##### DATA UNDER STUDY

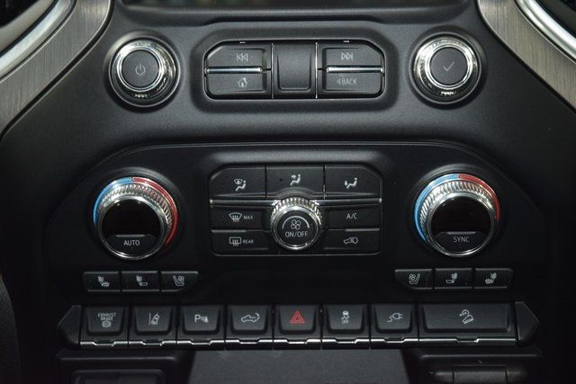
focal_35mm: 75
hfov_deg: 27.0
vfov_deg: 18.2
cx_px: 288
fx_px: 1200
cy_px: 192
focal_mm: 50
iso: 1400
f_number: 4.5
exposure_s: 1/15
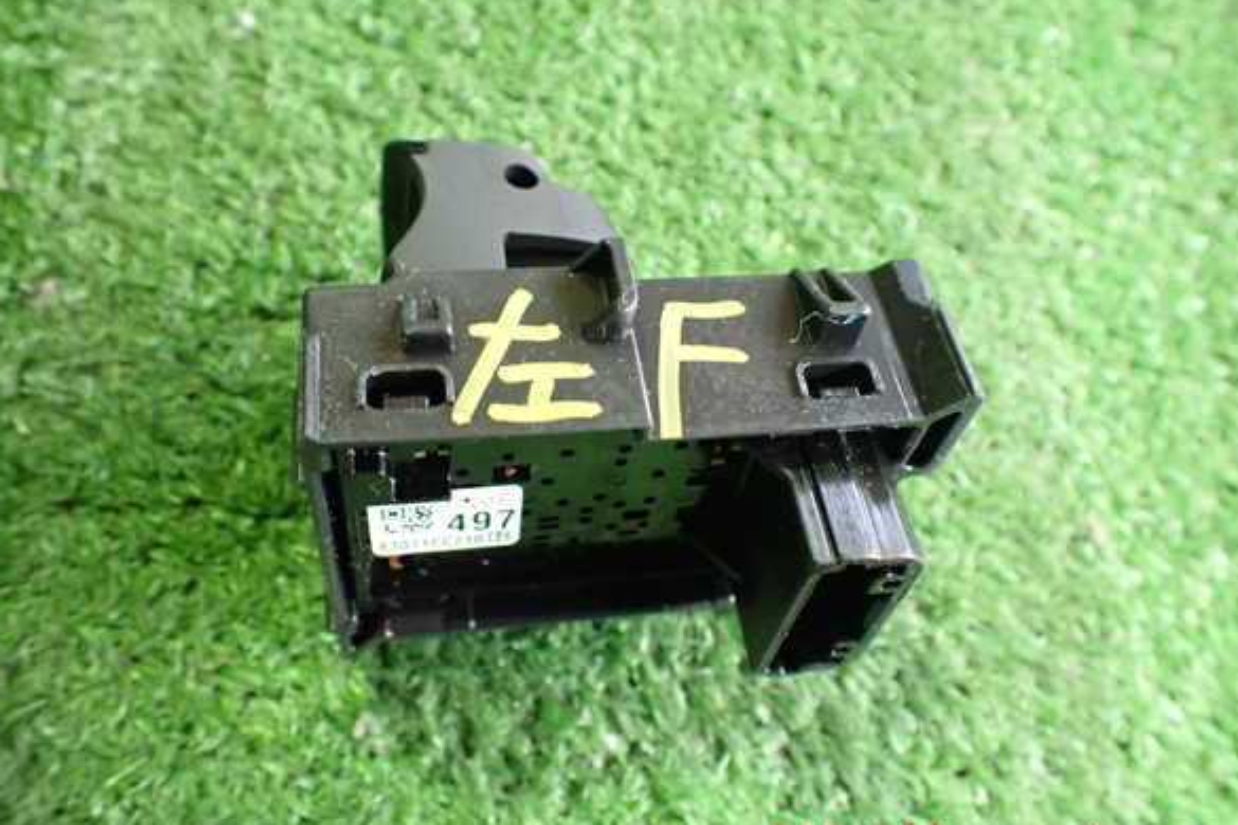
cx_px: 618
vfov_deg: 41.1
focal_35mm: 32
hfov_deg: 58.7
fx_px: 1100
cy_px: 398
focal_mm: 5.4
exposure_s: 1/30
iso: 800
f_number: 2.3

##########

WORK INSTRUCTION: Pictures are to be omitted. Print exactly the lines from the line containing "focal_mm: 50" through the final line of the material above, both included.

RESPONSE:
focal_mm: 50
iso: 1400
f_number: 4.5
exposure_s: 1/15
cx_px: 618
vfov_deg: 41.1
focal_35mm: 32
hfov_deg: 58.7
fx_px: 1100
cy_px: 398
focal_mm: 5.4
exposure_s: 1/30
iso: 800
f_number: 2.3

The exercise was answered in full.